The Austrian composer Arnold Schoenberg published four string quartets, distributed over his lifetime. These were the String Quartet No. 1 in D minor, Op. 7 (1905), String Quartet No. 2 in F sharp minor, Op. 10 (1908), String Quartet No. 3, Op. 30 (1927), and the String Quartet No. 4, Op. 37 (1936).

In addition to these, he wrote several other works for string quartet which were not published. The most notable was his early String Quartet in D major (1897). There was also a Presto in C major (c. 1895), a Scherzo in F major (1897), and later a Four-part Mirror Canon in A major (c. 1933). Finally, several string quartets exist in fragmentary form. These include String Quartet in F major (before 1897), String Quartet in D minor (1904), String Quartet in C major (after 1904), String Quartet Movement (1926), String Quartet (1926), String Quartet in C major (after 1927) and String Quartet No. 5 (1949).

Schoenberg also wrote a Concerto for String Quartet and Orchestra in B-flat major (1933): a recomposition of a work by the Baroque composer George Frideric Handel.

This string quartet in four movements is Schoenberg's earliest extant work of large scale: average duration of recorded performances is about 27 minutes. Completed in 1897, it was premiered privately on March 17, 1898, and publicly later that same year on December 20 in Vienna. It was published posthumously in 1966 (Faber Music, London).

Schoenberg's friend Alexander von Zemlinsky gave him much advice and criticism during the composition of this work. Zemlinsky even showed an early draft of it to Johannes Brahms, whom Schoenberg very much admired. It was given the old master's approval.

The original second movement was the Scherzo in F which now exists as a separate piece. Schoenberg substituted the Intermezzo at Zemlinsky's suggestion.

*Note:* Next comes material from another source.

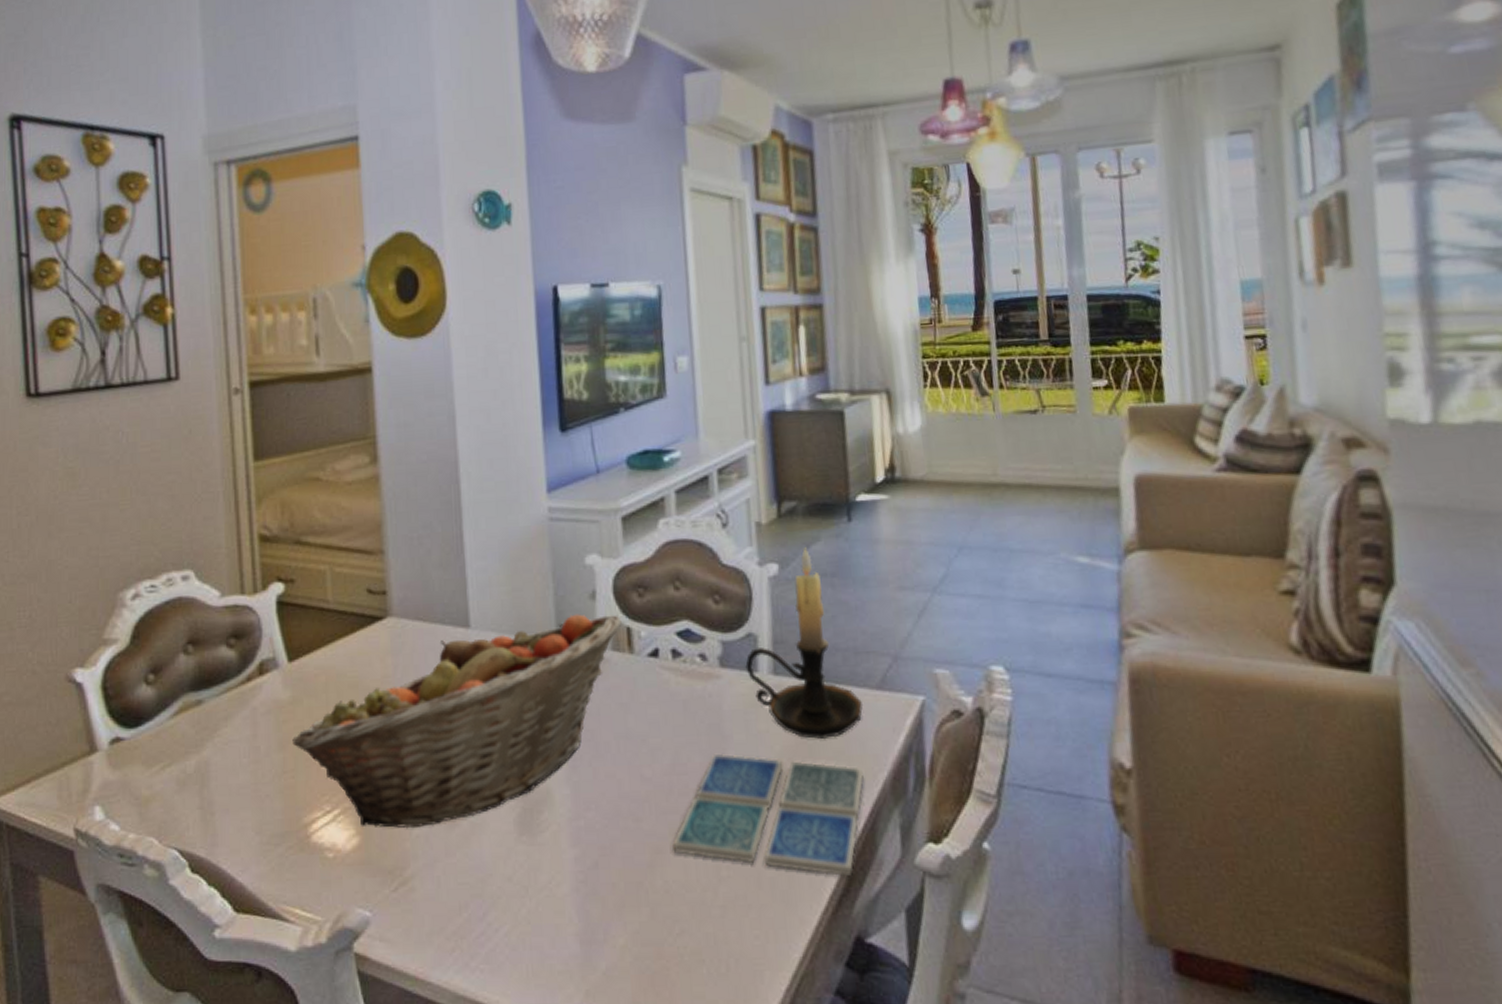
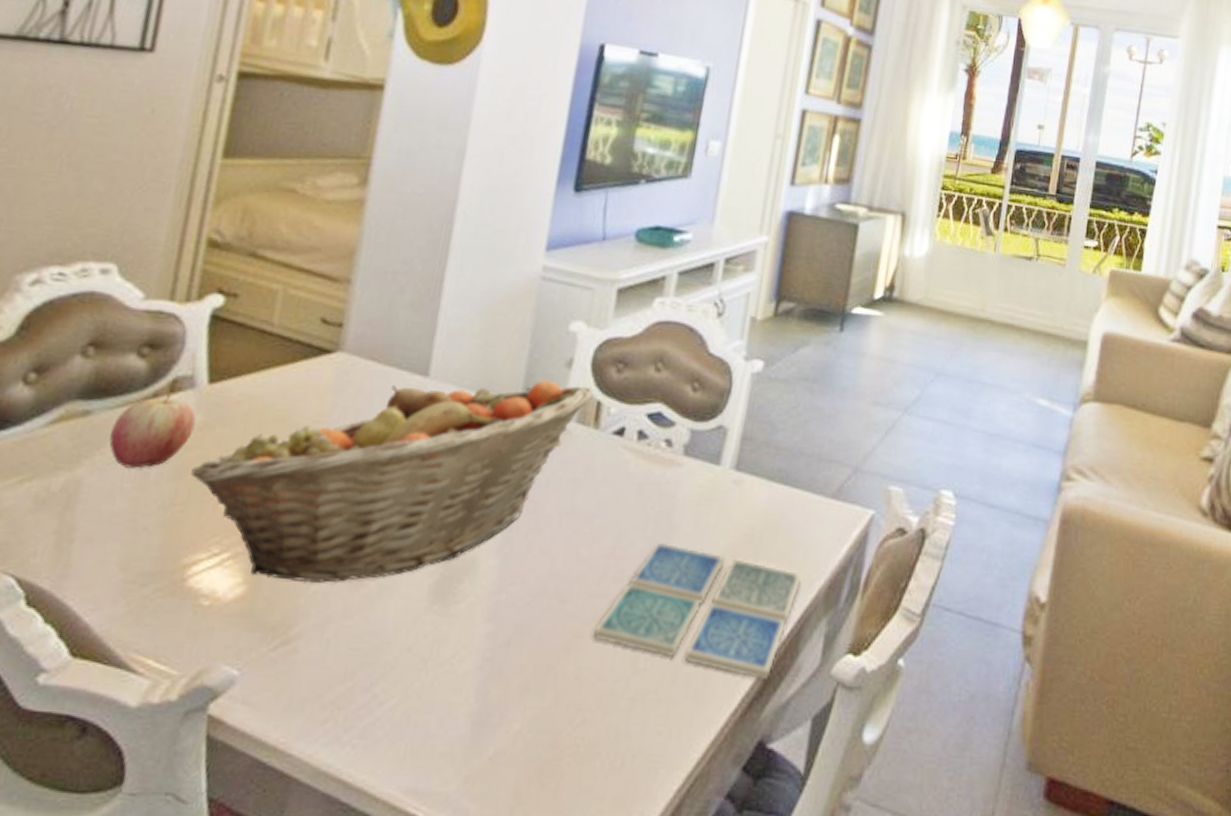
apple: none [222,675,287,745] -> present [109,393,197,469]
candle holder: present [745,547,864,740] -> none [708,349,816,542]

A large work consisting of one movement which lasts longer than 45 minutes, Schoenberg's First String Quartet was his first assured masterpiece, and it was the real beginning of his reputation as a composer. Begun in the summer of 1904 and completed in September 1905, this quartet is remarkable for its density and intensity of orchestration with only four instruments. Unlike his later works, this work is tonal, bearing the key of D minor, though it stretches this to its limit with the thoroughly extended tonality of late Romantic music, such as the quartal harmony pictured at right. It also carries a small collection of themes which appear again and again in many different guises. Besides his extension of tonality and tight motivic structure, Schoenberg makes use of another innovation, which he called "musical prose." Instead of balanced phrase structures typical of string quartet writing up to that period, he favored asymmetrical phrases that build themselves into larger cohesive groups.